25-August-2010
Being a sulfur miner at Kawah Ijen is not your normal 9 to 5 job. Just imagine what it would be like if you were one of the hardy 1300 souls who claim this rare profession. Your workday starts between 2 and 4 AM amongst the pre-dawn mist shrouding the volcano-studded Ijen Plateau in East Java. Your commute consists of a 3 kilometer hour-long uphill trek to the rim of the Ijen Volcano, ascending approximately 2000 feet in elevation. At the rim of the volcano, its top blown off and filled with a surreal turquoise-colored lake you look downward in the pre-dawn darkness and gaze at billowing sulfur gases. Welcome to your office.
You point your toes downward and begin the 30 minute, steep descent to the level of the lake and the origin on the pungent, thick sulfur smoke. Stumbling downward in the darkness you reach the sulfur mine, toxic gases vented through massive metal pipes. This view is familiar to you, but is foreign to nearly everyone else on this planet. Braving the billowing toxic gases, your eyes watering with a piece of rag tied around your mouth to prevent you from inhaling too much gas you approach the sulfur deposits. Working quickly and constantly watching the movement of the gas to avoid being enveloped in its acrid wrath you use a long metal bar to chip away chunks of solid sulfur. It glows a phosphorescent yellow in the morning light. You cough and wipe your eyes.

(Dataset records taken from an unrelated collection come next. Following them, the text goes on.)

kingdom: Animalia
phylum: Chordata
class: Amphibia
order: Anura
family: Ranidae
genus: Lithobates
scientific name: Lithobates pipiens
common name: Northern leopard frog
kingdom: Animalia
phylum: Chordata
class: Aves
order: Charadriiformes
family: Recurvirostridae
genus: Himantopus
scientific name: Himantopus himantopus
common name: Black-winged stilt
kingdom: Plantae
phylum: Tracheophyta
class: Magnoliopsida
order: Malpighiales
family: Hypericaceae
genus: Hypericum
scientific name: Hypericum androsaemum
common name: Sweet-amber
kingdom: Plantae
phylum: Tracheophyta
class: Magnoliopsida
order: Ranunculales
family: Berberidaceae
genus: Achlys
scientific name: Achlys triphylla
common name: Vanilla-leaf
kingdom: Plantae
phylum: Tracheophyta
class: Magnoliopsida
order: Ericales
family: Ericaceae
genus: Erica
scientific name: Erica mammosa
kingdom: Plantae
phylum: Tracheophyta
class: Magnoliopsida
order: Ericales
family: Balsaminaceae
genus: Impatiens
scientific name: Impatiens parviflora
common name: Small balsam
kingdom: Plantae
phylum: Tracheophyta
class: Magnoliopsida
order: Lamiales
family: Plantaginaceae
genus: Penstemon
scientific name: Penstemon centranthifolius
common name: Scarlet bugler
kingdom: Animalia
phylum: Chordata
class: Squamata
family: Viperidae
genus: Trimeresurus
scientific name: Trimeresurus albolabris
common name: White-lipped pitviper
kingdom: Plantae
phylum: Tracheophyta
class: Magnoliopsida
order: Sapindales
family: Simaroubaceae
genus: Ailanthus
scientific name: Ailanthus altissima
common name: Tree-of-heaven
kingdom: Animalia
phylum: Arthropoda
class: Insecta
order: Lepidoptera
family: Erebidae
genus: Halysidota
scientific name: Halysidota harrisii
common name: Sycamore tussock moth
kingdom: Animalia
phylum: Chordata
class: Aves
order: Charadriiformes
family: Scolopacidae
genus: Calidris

Having chipped away a number of large chunks of pure sulfur you transfer your load into two large hand woven baskets connected by a piece of two inch thick bamboo. You hoist the load onto one shoulder, its weight nearly crushes you, and you strain to begin the next stage of your workday. You typically carry 60-80 kilograms (132 to 176 pounds) per load, and because you are an Indonesian, this exceeds your body weight. Your legs nearly buckle as you make your way up the steep trail to the crater rim. With frequent rests you make it to the weigh station (about half-way down the mountain), where you load your 2 baskets (the pole in between) onto a scale. You are given a voucher for the load (through which you will receive your pay check), and proceed to deposit your load at a place of your choosing close to the bottom of the mountain. After a quick rest (it is now 2-3 hours into your workday) you head back uphill to gather your second load of the day.
This afternoon, Rachel and I relax at the Arabika coffee plantation, and reflect on the ease and simplicity of our lives. We are now in the Ijen Plateau, and we, too, woke before dawn and made our way to Kawah Ijen. Our hike to this beautiful volcano to witness its rugged beauty, lush forest, and unbelievable lake was a frolic when compared to the workday of miners who make their living hauling heavy loads and dodging sulfur gases. The landscape of Kawah Ijen is undeniably beautiful. Sulfur gases constantly drift across the lake’s turquoise water. Intricately fluted volcanic ridges reveal themselves through drifting clouds and sulfur fog. Stable substrates are cloaked in vegetation dominated by waist-high ferns dripping in morning dew. It is easy to fall in love with the beauty of this volcanic landscape. This beautiful scene serves as the backdrop to (at least in our minds) one of the world’s strangest professions.
An average miner will haul two loads totaling about 140 kilograms of sulfur to market in a single workday. Each miner receives 600 rupiah per kilogram of sulfur. This amounts to a grand total of about $9.20 per day. While this amount seems like a pittance, $9.20/day is actually not that bad in Indonesia, where a police officer receives about half this amount for a day’s work. And, quite counter intuitively, Ijen’s sulfur miners apparently suffer few health problems as a result of their occupation. With our own eyes we witnessed many men twice our age carrying loads we could not even lift up steep, unstable slopes. Maybe Ijen’s sulfur miners will lend us some perspective when, in the not too distant future, we curtail our wanderings and find ourselves back in the daily grind.